Which brings me to The Banyan Tree, Dubai, which – and I don’t say this lightly – has absolutely nailed it. Service. Real, proper, old-school, no-corners-cut, bend-over-backwards service. The kind of service that can’t be bought off the shelf with a luxury interior designer and a Pinterest board. It’s the sort that comes from leadership, culture, training, and – forgive the sentimentality – pride. It’s the sort I’ve seen glimmers of in the best resorts of Thailand, the best Ryokans in Kyoto, even the most rarified of Maldivian hideaways. But in Dubai? Rare. And precious.

As most of my regular readers know, I’ve been lucky enough to stay in some of the world’s finest hotels. I’ve written enough secret shopper reports to fill a small novella. I’ve been invited to test chef’s tasting menus before they get their star, only to confirm, to everyone’s mild disappointment, that they probably won’t. The thread that binds all the greats is the ambition to offer world-class service. And sadly, more often than not, they blow it somewhere. Not here.

Let me elaborate.

Breakfast, for one, is a peculiar challenge in the 5-star world. You’d think by now they’d have cracked it, but no. As I said in my recent London review – the posher the hotel, the worse the Full English. It’s as though the chefs assume their clientele are all on some new keto-bio-intermittent-fast. You’ve got a crowd of demanding guests turning up at erratic intervals, all expecting wildly different things, all consuming three times the calories they’d normally manage in a week. You’ve got birchers and bao buns, you’ve got vegans and carnivores, cappuccino drinkers and oat milk obsessives. The buffet’s the size of a runway, and half the guests look like they’ve done laps of it just to justify their third helping of smoked salmon.

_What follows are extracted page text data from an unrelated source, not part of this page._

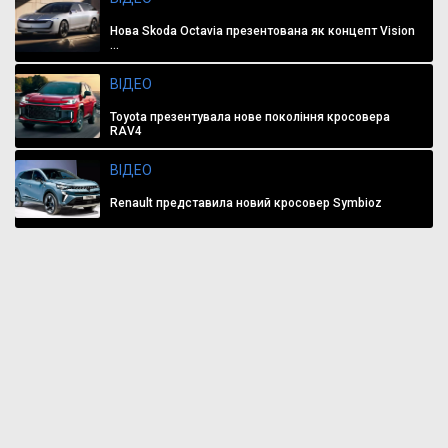
Нова Skoda Octavia презентована як концепт Vision
...
ВІДЕО
Toyota презентувала нове покоління кросовера
RAV4
ВІДЕО
Renault представила новий кросовер Symbioz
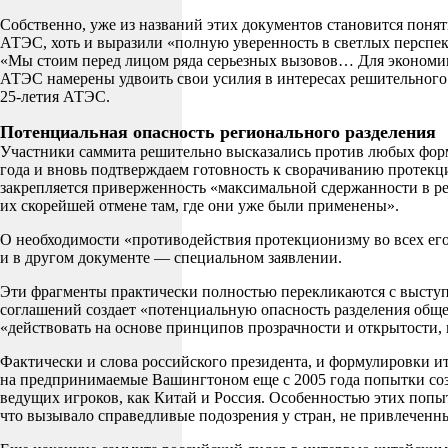
Собственно, уже из названий этих документов становится поня
АТЭС, хоть и выразили «полную уверенность в светлых перспект
«Мы стоим перед лицом ряда серьезных вызовов… Для экономик
АТЭС намерены удвоить свои усилия в интересах решительного 
25-летия АТЭС.
Потенциальная опасность регионального разделения
Участники саммита решительно высказались против любых форм
года и вновь подтверждаем готовность к сворачиванию протекц
закрепляется приверженность «максимальной сдержанности в р
их скорейшей отмене там, где они уже были применены».
О необходимости «противодействия протекционизму во всех ег
и в другом документе — специальном заявлении.
Эти фрагменты практически полностью перекликаются с выступ
соглашений создает «потенциальную опасность разделения обще
«действовать на основе принципов прозрачности и открытости,
Фактически и слова российского президента, и формулировки и
на предпринимаемые Вашингтоном еще с 2005 года попытки созд
ведущих игроков, как Китай и Россия. Особенностью этих попы
что вызывало справедливые подозрения у стран, не привлеченны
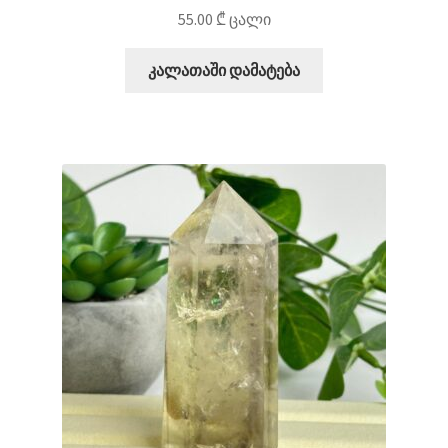
55.00
₾
ცალი
კალათაში დამატება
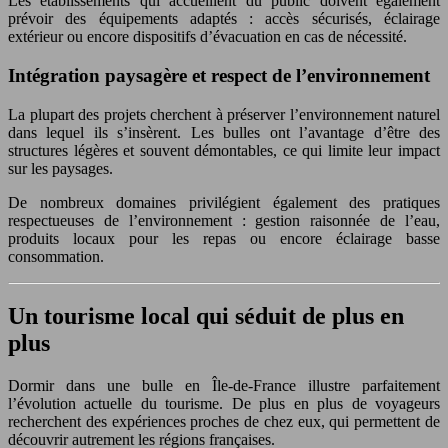
Les établissements qui accueillent du public doivent également
prévoir des équipements adaptés : accès sécurisés, éclairage
extérieur ou encore dispositifs d’évacuation en cas de nécessité.
Intégration paysagère et respect de l’environnement
La plupart des projets cherchent à préserver l’environnement naturel
dans lequel ils s’insèrent. Les bulles ont l’avantage d’être des
structures légères et souvent démontables, ce qui limite leur impact
sur les paysages.
De nombreux domaines privilégient également des pratiques
respectueuses de l’environnement : gestion raisonnée de l’eau,
produits locaux pour les repas ou encore éclairage basse
consommation.
Un tourisme local qui séduit de plus en
plus
Dormir dans une bulle en Île-de-France illustre parfaitement
l’évolution actuelle du tourisme. De plus en plus de voyageurs
recherchent des expériences proches de chez eux, qui permettent de
découvrir autrement les régions françaises.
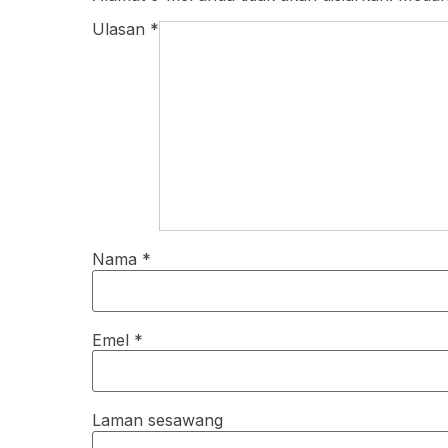
Ulasan
*
Nama
*
Emel
*
Laman sesawang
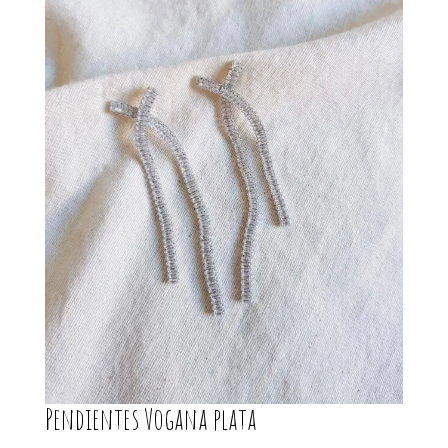
Pendientes Vogana plata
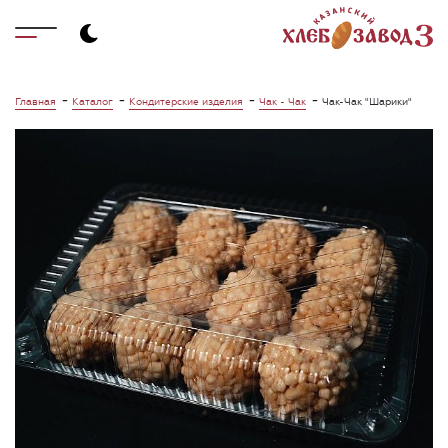
-
-
-
-
Главная
Каталог
Кондитерские изделия
Чак - Чак
Чак-Чак "Шарики"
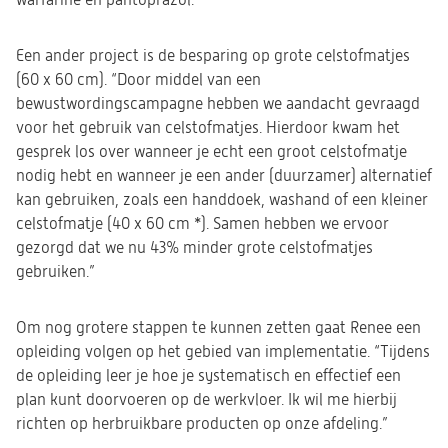
warfarine en pantoprazol.”
Een ander project is de besparing op grote celstofmatjes
(60 x 60 cm). “Door middel van een
bewustwordingscampagne hebben we aandacht gevraagd
voor het gebruik van celstofmatjes. Hierdoor kwam het
gesprek los over wanneer je echt een groot celstofmatje
nodig hebt en wanneer je een ander (duurzamer) alternatief
kan gebruiken, zoals een handdoek, washand of een kleiner
celstofmatje (40 x 60 cm *). Samen hebben we ervoor
gezorgd dat we nu 43% minder grote celstofmatjes
gebruiken.”
Om nog grotere stappen te kunnen zetten gaat Renee een
opleiding volgen op het gebied van implementatie. “Tijdens
de opleiding leer je hoe je systematisch en effectief een
plan kunt doorvoeren op de werkvloer. Ik wil me hierbij
richten op herbruikbare producten op onze afdeling.”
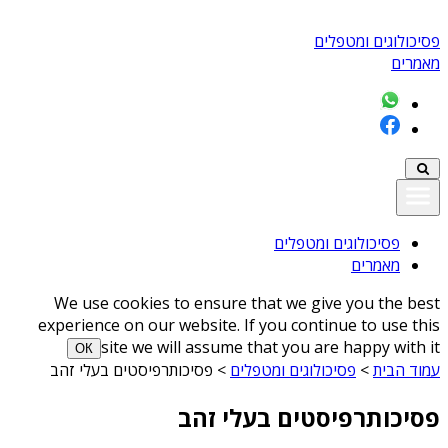
פסיכולוגים ומטפלים
מאמרים
פסיכולוגים ומטפלים
מאמרים
We use cookies to ensure that we give you the best
experience on our website. If you continue to use this
site we will assume that you are happy with it
ОК
עמוד הבית
>
פסיכולוגים ומטפלים
>
פסיכותרפיסטים בעלי זהב
פסיכותרפיסטים בעלי זהב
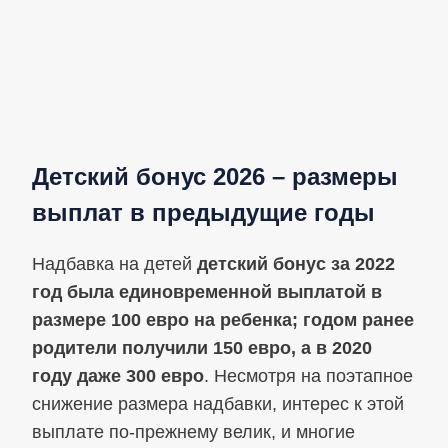
Детский бонус 2026 – размеры
выплат в предыдущие годы
Надбавка на детей
детский бонус за 2022
год была единовременной выплатой в
размере 100 евро на ребенка; годом ранее
родители получили 150 евро, а в 2020
году даже 300 евро
. Несмотря на поэтапное
снижение размера надбавки, интерес к этой
выплате по‑прежнему велик, и многие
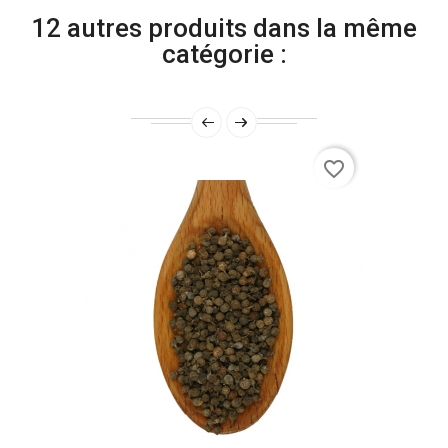
12 autres produits dans la même
catégorie :
favorite_border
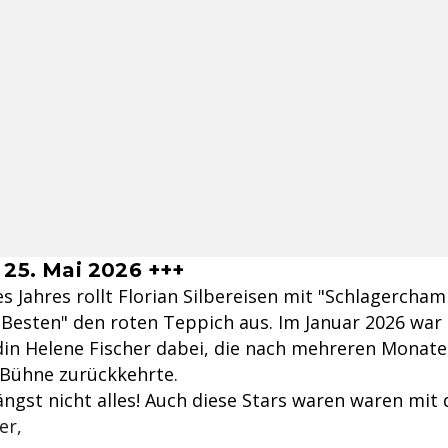
 25. Mai 2026 +++
es Jahres rollt Florian Silbereisen mit "Schlagercha
 Besten" den roten Teppich aus. Im Januar 2026 wa
din Helene Fischer dabei, die nach mehreren Monat
e Bühne zurückkehrte.
ngst nicht alles! Auch diese Stars waren waren mit 
er,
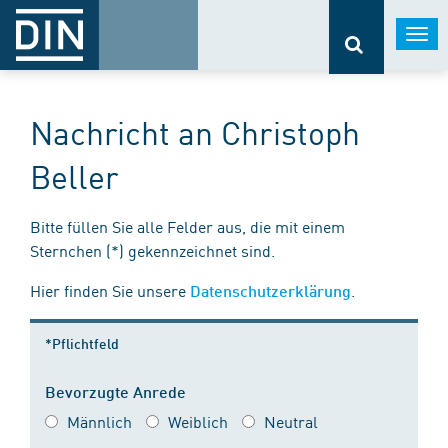
Togg
navi
Nachricht an Christoph
Beller
Bitte füllen Sie alle Felder aus, die mit einem
Sternchen (*) gekennzeichnet sind.
Hier finden Sie unsere
.
Datenschutzerklärung
*Pflichtfeld
Bevorzugte Anrede
Männlich
Weiblich
Neutral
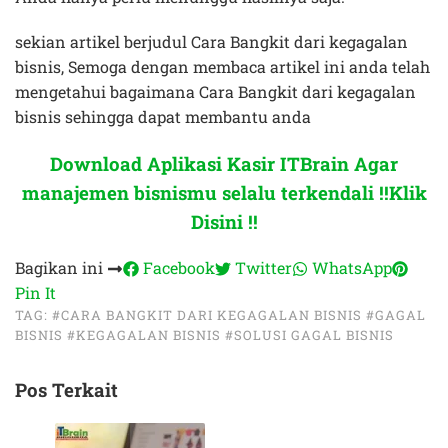
sekian artikel berjudul Cara Bangkit dari kegagalan
bisnis, Semoga dengan membaca artikel ini anda telah
mengetahui bagaimana Cara Bangkit dari kegagalan
bisnis sehingga dapat membantu anda
Download Aplikasi Kasir ITBrain Agar
manajemen bisnismu selalu terkendali !!Klik
Disini !!
Bagikan ini
Facebook
Twitter
WhatsApp
Pin It
TAG:
#CARA BANGKIT DARI KEGAGALAN BISNIS
#GAGAL
BISNIS
#KEGAGALAN BISNIS
#SOLUSI GAGAL BISNIS
Pos Terkait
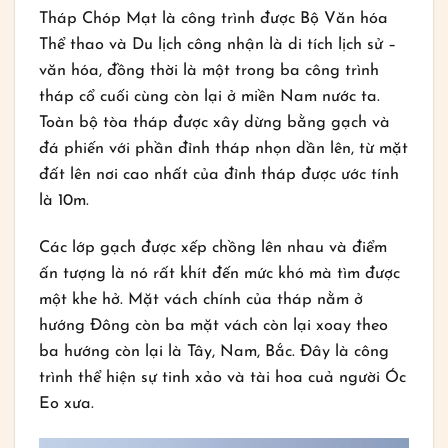
Tháp Chóp Mạt là công trình được Bộ Văn hóa
Thể thao và Du lịch công nhận là di tích lịch sử –
văn hóa, đồng thời là một trong ba công trình
tháp cổ cuối cùng còn lại ở miền Nam nước ta.
Toàn bộ tòa tháp được xây dừng bằng gạch và
đá phiến với phần đỉnh tháp nhọn dần lên, từ mặt
đất lên nơi cao nhất của đỉnh tháp được ước tính
là 10m.
Các lớp gạch được xếp chồng lên nhau và điểm
ấn tượng là nó rất khít đến mức khó mà tìm được
một khe hở. Mặt vách chính của tháp nằm ở
hướng Đông còn ba mặt vách còn lại xoay theo
ba hướng còn lại là Tây, Nam, Bắc. Đây là công
trình thể hiện sự tinh xảo và tài hoa cuả người Óc
Eo xưa.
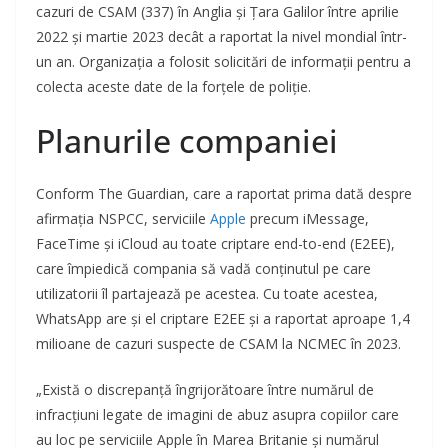
cazuri de CSAM (337) în Anglia și Țara Galilor între aprilie
2022 și martie 2023 decât a raportat la nivel mondial într-
un an. Organizația a folosit solicitări de informații pentru a
colecta aceste date de la forțele de poliție.
Planurile companiei
Conform The Guardian, care a raportat prima dată despre
afirmația NSPCC, serviciile
Apple
precum iMessage,
FaceTime și iCloud au toate criptare end-to-end (E2EE),
care împiedică compania să vadă conținutul pe care
utilizatorii îl partajează pe acestea. Cu toate acestea,
WhatsApp are și el criptare E2EE și a raportat aproape 1,4
milioane de cazuri suspecte de CSAM la NCMEC în 2023.
„Există o discrepanță îngrijorătoare între numărul de
infracțiuni legate de imagini de abuz asupra copiilor care
au loc pe serviciile Apple în Marea Britanie și numărul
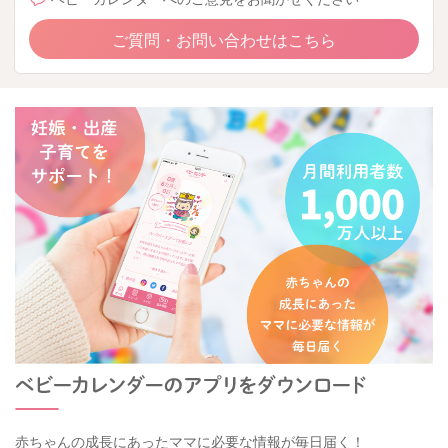
ご質問・お問い合わせはこちら
赤ちゃんの成長にあったママに必要な情報が毎日届く！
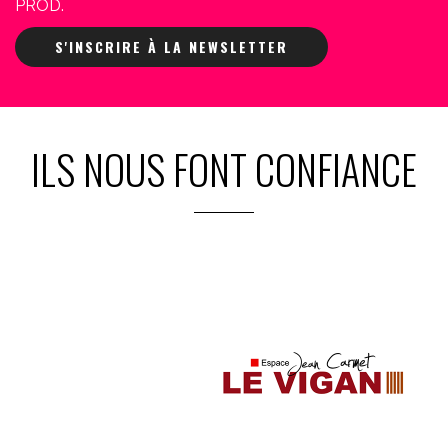
PROD.
S'INSCRIRE À LA NEWSLETTER
ILS NOUS FONT CONFIANCE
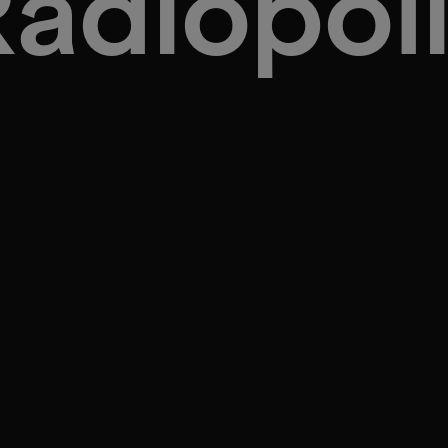
adiopol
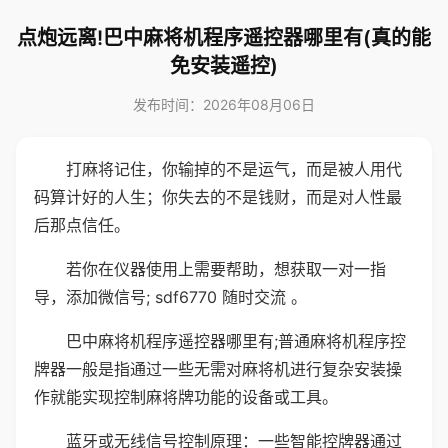
点炮远离!巴中麻将机程序遥控器哪里有(真的能
免安装遥控)
发布时间：2026年08月06日
打麻将记住，你输掉的不是运气，而是被人用代
码算计好的人生；你失去的不是钱财，而是对人性最
后那点信任。
若你在仪器使用上需要帮助，想获取一对一指
导，添加微信号; sdf6770 随时交流 。
巴中麻将机程序遥控器哪里有;普通麻将机程序控
牌器一般是指通过一些无需对麻将机进行复杂安装操
作就能实现控制麻将牌功能的设备或工具。
蓝牙或无线信号控制原理：一些智能控牌器通过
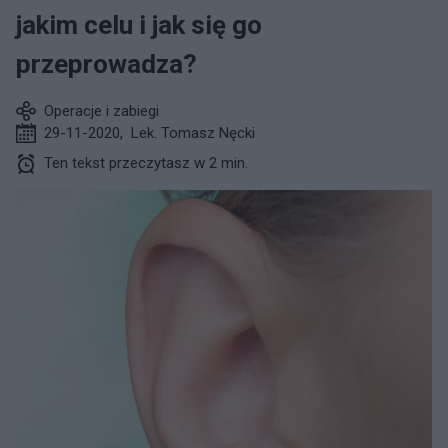
jakim celu i jak się go
przeprowadza?
Operacje i zabiegi
29-11-2020
,
Lek. Tomasz Nęcki
Ten tekst przeczytasz w 2 min.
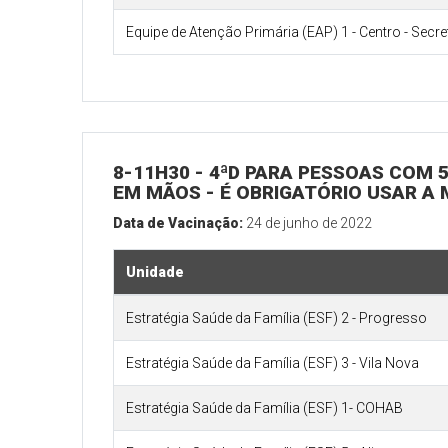
Equipe de Atenção Primária (EAP) 1 - Centro - Secr
8-11H30 - 4ªD PARA PESSOAS COM 5
EM MÃOS - É OBRIGATÓRIO USAR A
Data de Vacinação:
24 de junho de 2022
Unidade
Estratégia Saúde da Família (ESF) 2 - Progresso
Estratégia Saúde da Família (ESF) 3 - Vila Nova
Estratégia Saúde da Família (ESF) 1- COHAB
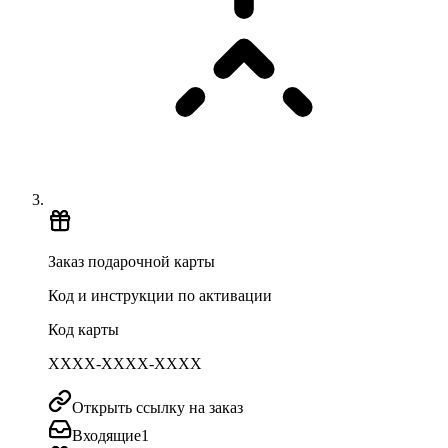
Заказ подарочной карты
Код и инструкции по активации
Код карты
XXXX-XXXX-XXXX
Открыть ссылку на заказ
Входящие
1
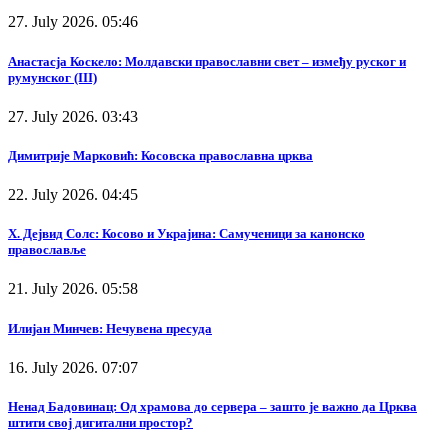
27. July 2026. 05:46
Анастасја Коскело: Молдавски православни свет – између руског и
румунског (III)
27. July 2026. 03:43
Димитрије Марковић: Косовска православна црква
22. July 2026. 04:45
Х. Дејвид Солс: Косово и Украјина: Самученици за канонско
православље
21. July 2026. 05:58
Илијан Минчев: Нечувена пресуда
16. July 2026. 07:07
Ненад Бадовинац: Од храмова до сервера – зашто је важно да Црква
штити свој дигитални простор?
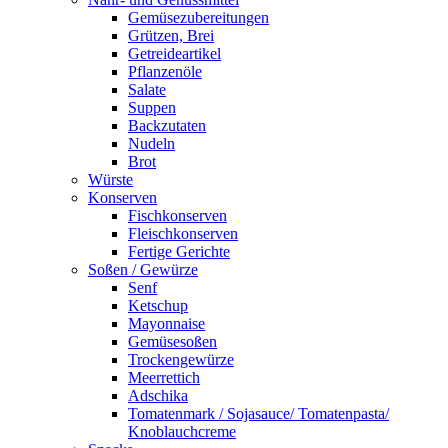
Gemüsezubereitungen
Grützen, Brei
Getreideartikel
Pflanzenöle
Salate
Suppen
Backzutaten
Nudeln
Brot
Würste
Konserven
Fischkonserven
Fleischkonserven
Fertige Gerichte
Soßen / Gewürze
Senf
Ketschup
Mayonnaise
Gemüsesoßen
Trockengewürze
Meerrettich
Adschika
Tomatenmark / Sojasauce/ Tomatenpasta/
Knoblauchcreme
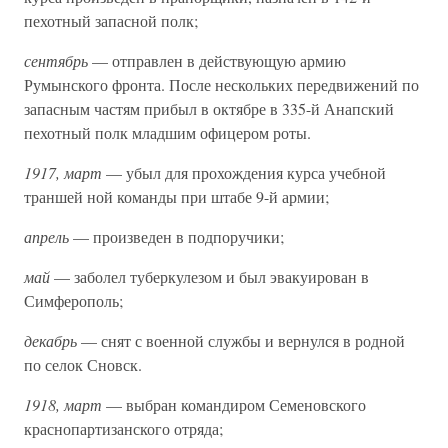
пехотный запасной полк;
сентябрь
— отправлен в действующую армию
Румынского фронта. После нескольких передвижений по
запасным частям прибыл в октябре в 335-й Анапский
пехотный полк младшим офицером роты.
1917, март
— убыл для прохождения курса учебной
траншей ной команды при штабе 9-й армии;
апрель
— произведен в подпоручики;
май
— заболел туберкулезом и был эвакуирован в
Симферополь;
декабрь
— снят с военной службы и вернулся в родной
по селок Сновск.
1918, март
— выбран командиром Семеновского
краснопартизанского отряда;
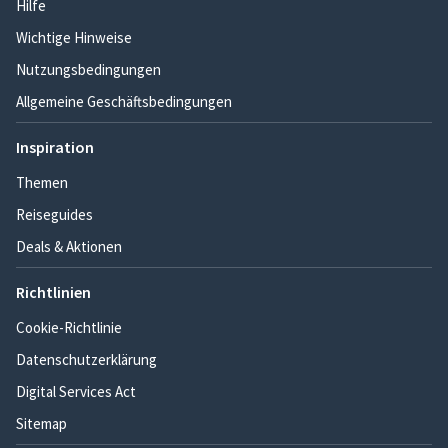
Hilfe
Wichtige Hinweise
Nutzungsbedingungen
Allgemeine Geschäftsbedingungen
Inspiration
Themen
Reiseguides
Deals & Aktionen
Richtlinien
Cookie-Richtlinie
Datenschutzerklärung
Digital Services Act
Sitemap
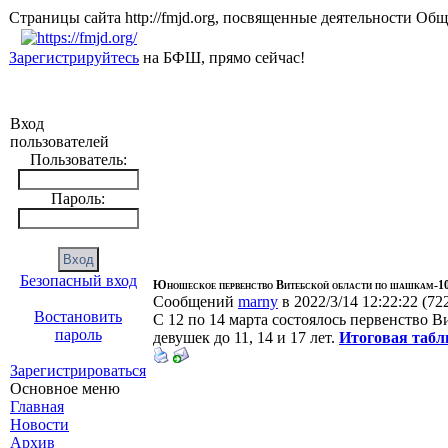
Страницы сайта http://fmjd.org, посвященные деятельно
Зарегистрируйтесь
на БФШ, прямо сейчас!
Вход
пользователей
Пользователь:
Пароль:
Безопасный вход
Юношеское первенство Витебской области по шашкам-1
Сообщений
marny
в 2022/3/14 12:22:22
(
72
Востановить
С 12 по 14 марта состоялось первенство 
пароль
девушек до 11, 14 и 17 лет.
Итоговая табл
Зарегистрироваться
Основное меню
Главная
Новости
Архив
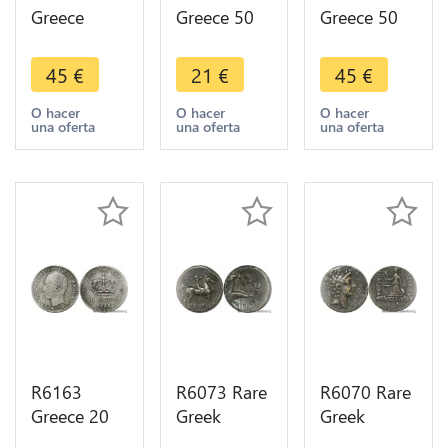
Greece
Greece 50
Greece 50
Drachma
Lepta
Lepta
George I
George I
George I
45
€
21
€
45
€
1873 A
1883 A
1874 A
Paris Silver -
Paris Silver -
Paris Silver -
O hacer
O hacer
O hacer
una oferta
una oferta
una oferta
> Make
> Make
> Make
offer
offer
offer
R6163
R6073 Rare
R6070 Rare
Greece 20
Greek
Greek
Lepta
Calabria
Cappadocian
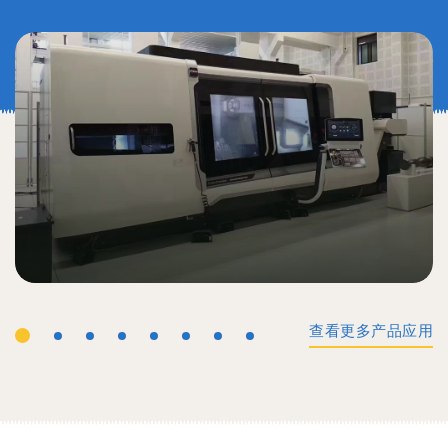
查看更多产品应用
工业机械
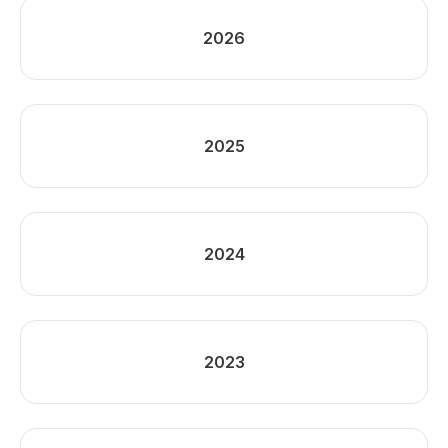
2026
2025
2024
2023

But at the Banyan Tree, it’s calm. It’s easy. It’s elegant. You’re offered a juice – something green and virtuous with cucumber and despair in it – which I politely declined, but Mrs Travel Critic lapped up like it was straight from Gwyneth’s own gourd. Coffee? Arrived in seconds. Menu? Full of precisely what you want, whether you know it or not. Refills? Encouraged. Clearing plates? Done with silent, almost eerie efficiency. Even the handbag got its own little chair – my wife now insists I do the same at home.

And this wasn’t a one-hit wonder. It was consistent. Every. Single. Morning. Which is so rare I nearly wept into my pain au chocolat.

Then there’s the room situation. Small hiccup, nothing scandalous, a minor issue, but by the time I’d shrugged it off, I’d already been contacted (via an absurdly efficient WhatsApp concierge system) with an offer of an upgrade. Not just “hey sorry” but an actual, proactive move to make things better. Not necessary, not expected – which is what made it genuine. They care. And it shows.

By the pool? Service like you’re some sort of visiting monarch. You’re shown to your sunbed like it’s the bloody coronation chair. Ice water refilled without asking. Towels placed with the precision of a Swiss watchmaker. The whole thing just purrs.

Even the check-in had that rare touch – escorted to your room by the same person who welcomed you at the desk. Continuity. Personalisation. Not being passed around like a hot potato between departments who all call you “Mr. Guest.”

I could go on – and you know I usually do – but you don’t need me to wax lyrical about the pools (lovely), the rooms (lavish without being lurid), the restaurants (you can read my separate, gushing reviews elsewhere), or the spa (you’ll want to be buried there). That’s all on the website, and anyway, it photographs well.

What doesn’t photograph well – what no influencer can capture with a slow pan and a sickly filter – is heart. And this place has it. A rare, beating, heartfelt soul in a city often accused of style over substance.

Dubai, like it or not, is growing up fast. It’s turning into something more than flash. And The Banyan Tree is one of the prime reasons why. It’s not just beautiful – it’s brilliantly run. And that, my friends, is the true luxury.